What you will do:
Exact reproduction required: the lines below from the line with "Preventing heat stress at the workplace" to the line with "A serving of", both ends included, and no others.

[Transcribed page contents]
==================================================

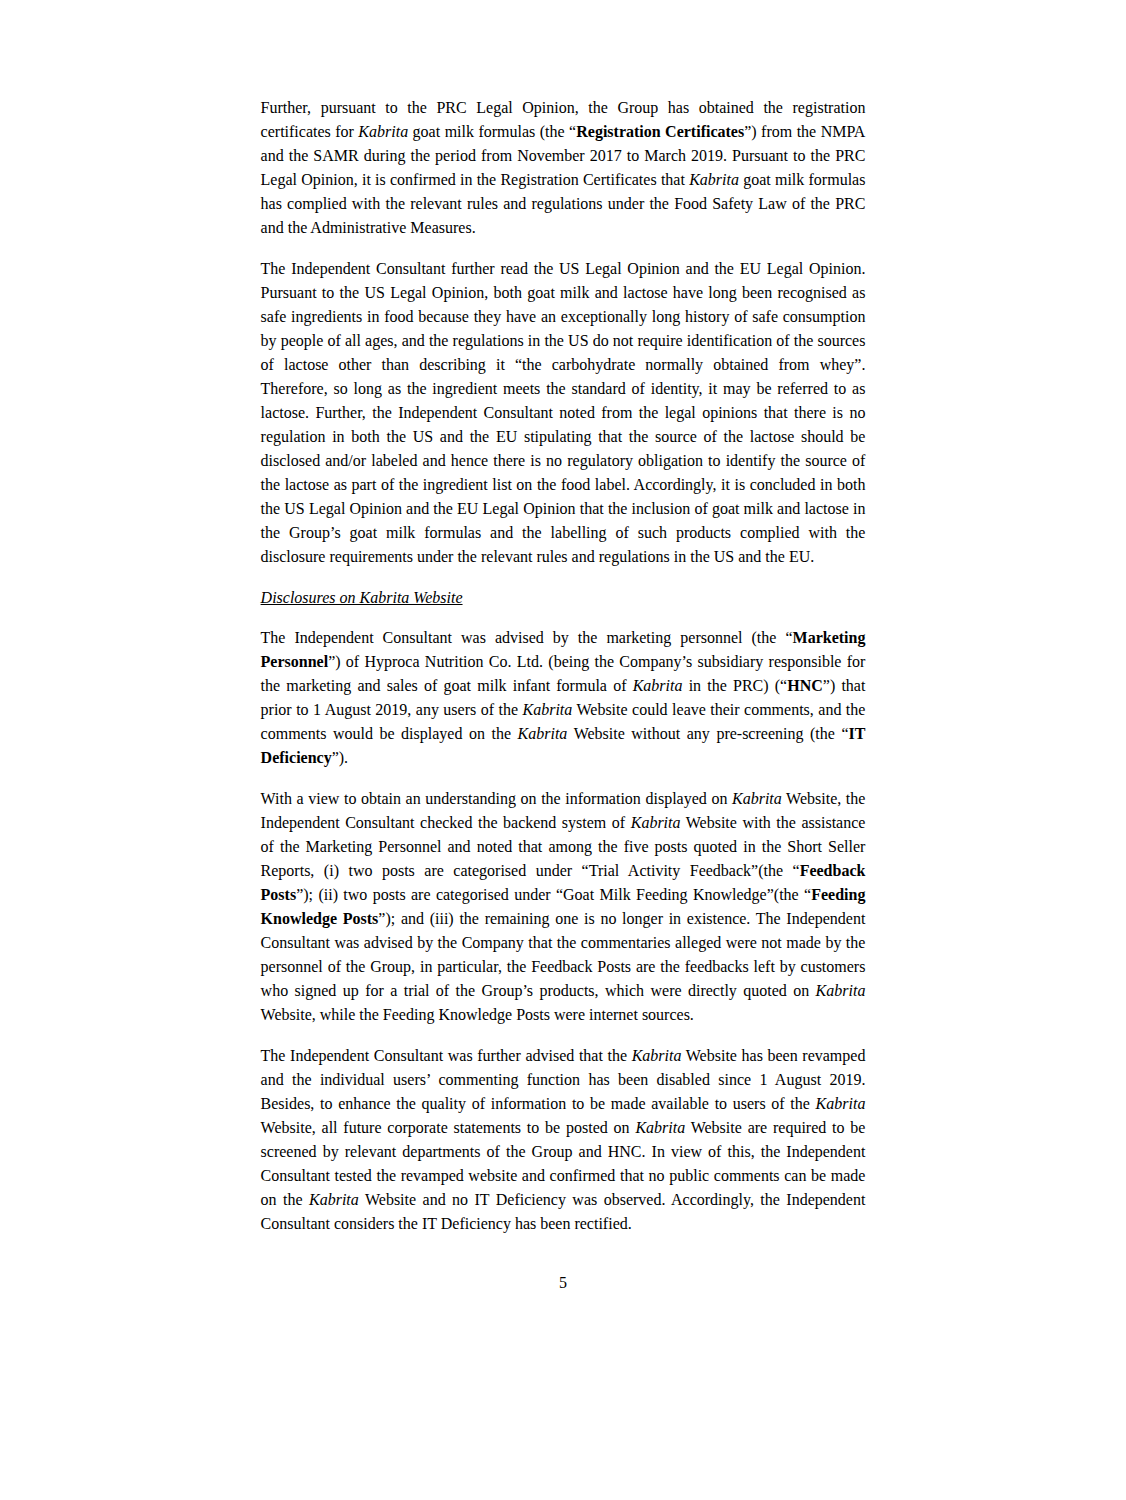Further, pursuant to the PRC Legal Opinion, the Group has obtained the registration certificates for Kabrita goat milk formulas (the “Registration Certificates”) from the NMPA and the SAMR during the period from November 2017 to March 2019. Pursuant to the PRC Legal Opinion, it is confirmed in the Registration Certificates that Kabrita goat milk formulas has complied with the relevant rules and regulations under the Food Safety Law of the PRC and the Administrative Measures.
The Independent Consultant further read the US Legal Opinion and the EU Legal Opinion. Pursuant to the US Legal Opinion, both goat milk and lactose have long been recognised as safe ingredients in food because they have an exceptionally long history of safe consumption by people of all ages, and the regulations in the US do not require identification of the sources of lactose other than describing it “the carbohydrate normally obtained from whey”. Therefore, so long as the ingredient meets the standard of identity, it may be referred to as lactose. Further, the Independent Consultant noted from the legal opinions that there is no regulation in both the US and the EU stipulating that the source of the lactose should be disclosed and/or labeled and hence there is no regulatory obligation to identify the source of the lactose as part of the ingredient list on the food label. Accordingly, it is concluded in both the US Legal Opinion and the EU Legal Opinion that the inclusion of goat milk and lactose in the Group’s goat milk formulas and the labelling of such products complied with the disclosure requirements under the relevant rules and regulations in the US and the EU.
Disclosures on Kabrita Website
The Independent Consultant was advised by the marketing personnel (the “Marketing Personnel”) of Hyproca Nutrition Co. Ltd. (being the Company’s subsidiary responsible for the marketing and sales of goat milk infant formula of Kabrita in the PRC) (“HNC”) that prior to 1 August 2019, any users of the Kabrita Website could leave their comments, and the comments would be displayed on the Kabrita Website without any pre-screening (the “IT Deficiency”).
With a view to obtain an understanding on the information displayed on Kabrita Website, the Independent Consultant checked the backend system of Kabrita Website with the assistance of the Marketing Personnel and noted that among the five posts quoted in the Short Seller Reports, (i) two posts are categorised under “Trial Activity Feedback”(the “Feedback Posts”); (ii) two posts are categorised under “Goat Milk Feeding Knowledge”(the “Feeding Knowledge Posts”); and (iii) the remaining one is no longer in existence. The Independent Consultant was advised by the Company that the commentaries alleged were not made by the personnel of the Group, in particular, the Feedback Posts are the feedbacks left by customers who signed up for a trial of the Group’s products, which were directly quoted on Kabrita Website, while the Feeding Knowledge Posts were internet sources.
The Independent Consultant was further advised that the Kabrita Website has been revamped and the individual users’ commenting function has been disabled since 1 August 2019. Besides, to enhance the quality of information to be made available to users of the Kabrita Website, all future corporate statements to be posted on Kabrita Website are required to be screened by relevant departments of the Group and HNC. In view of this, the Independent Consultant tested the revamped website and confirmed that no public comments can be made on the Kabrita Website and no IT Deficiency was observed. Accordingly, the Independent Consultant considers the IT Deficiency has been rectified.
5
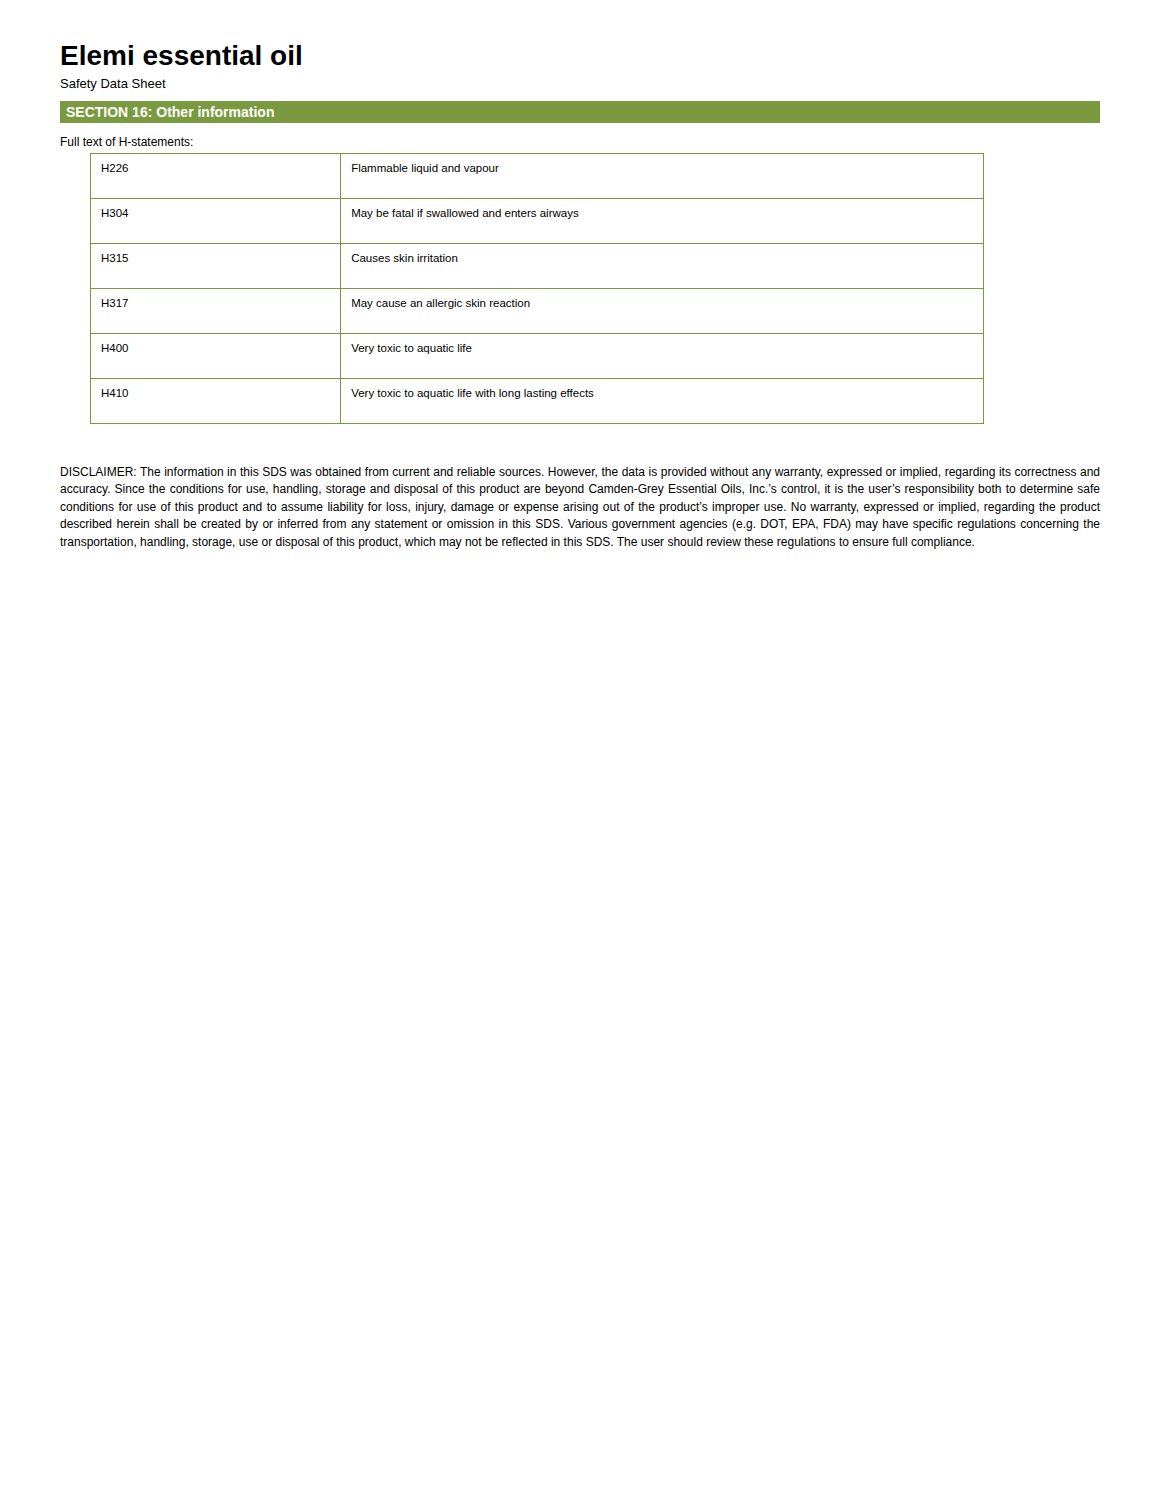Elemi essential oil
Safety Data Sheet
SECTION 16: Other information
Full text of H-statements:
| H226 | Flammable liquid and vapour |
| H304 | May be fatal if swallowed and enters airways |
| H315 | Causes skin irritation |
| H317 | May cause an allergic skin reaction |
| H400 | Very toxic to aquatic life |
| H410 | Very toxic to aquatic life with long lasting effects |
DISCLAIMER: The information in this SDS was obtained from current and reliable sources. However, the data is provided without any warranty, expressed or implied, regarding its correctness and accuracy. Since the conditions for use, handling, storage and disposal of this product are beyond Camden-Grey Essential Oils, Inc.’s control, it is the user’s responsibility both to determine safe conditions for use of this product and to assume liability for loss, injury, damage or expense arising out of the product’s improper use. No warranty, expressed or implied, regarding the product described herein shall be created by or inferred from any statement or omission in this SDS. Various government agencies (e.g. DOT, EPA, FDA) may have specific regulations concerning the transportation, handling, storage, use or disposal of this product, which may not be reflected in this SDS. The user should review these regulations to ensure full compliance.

==================================================

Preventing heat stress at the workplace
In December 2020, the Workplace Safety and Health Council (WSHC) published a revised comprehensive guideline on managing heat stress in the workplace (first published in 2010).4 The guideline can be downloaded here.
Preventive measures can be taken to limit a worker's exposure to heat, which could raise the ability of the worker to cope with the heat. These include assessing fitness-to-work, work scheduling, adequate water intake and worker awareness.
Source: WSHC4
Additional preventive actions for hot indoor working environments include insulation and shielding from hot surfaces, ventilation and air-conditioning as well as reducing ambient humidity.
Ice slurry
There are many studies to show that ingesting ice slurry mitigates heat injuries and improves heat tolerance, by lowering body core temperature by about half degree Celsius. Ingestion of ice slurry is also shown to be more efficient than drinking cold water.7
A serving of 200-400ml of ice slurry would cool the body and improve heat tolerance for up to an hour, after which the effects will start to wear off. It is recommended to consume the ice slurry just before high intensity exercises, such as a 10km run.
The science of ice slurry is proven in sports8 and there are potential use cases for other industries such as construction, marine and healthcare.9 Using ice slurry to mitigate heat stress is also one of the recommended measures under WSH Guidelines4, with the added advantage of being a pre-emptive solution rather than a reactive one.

==================================================

Solution for this problem:
Preventing heat stress at the workplace
In December 2020, the Workplace Safety and Health Council (WSHC) published a revised comprehensive guideline on managing heat stress in the workplace (first published in 2010).4 The guideline can be downloaded here.
Preventive measures can be taken to limit a worker's exposure to heat, which could raise the ability of the worker to cope with the heat. These include assessing fitness-to-work, work scheduling, adequate water intake and worker awareness.
Source: WSHC4
Additional preventive actions for hot indoor working environments include insulation and shielding from hot surfaces, ventilation and air-conditioning as well as reducing ambient humidity.
Ice slurry
There are many studies to show that ingesting ice slurry mitigates heat injuries and improves heat tolerance, by lowering body core temperature by about half degree Celsius. Ingestion of ice slurry is also shown to be more efficient than drinking cold water.7
A serving of 200-400ml of ice slurry would cool the body and improve heat tolerance for up to an hour, after which the effects will start to wear off. It is recommended to consume the ice slurry just before high intensity exercises, such as a 10km run.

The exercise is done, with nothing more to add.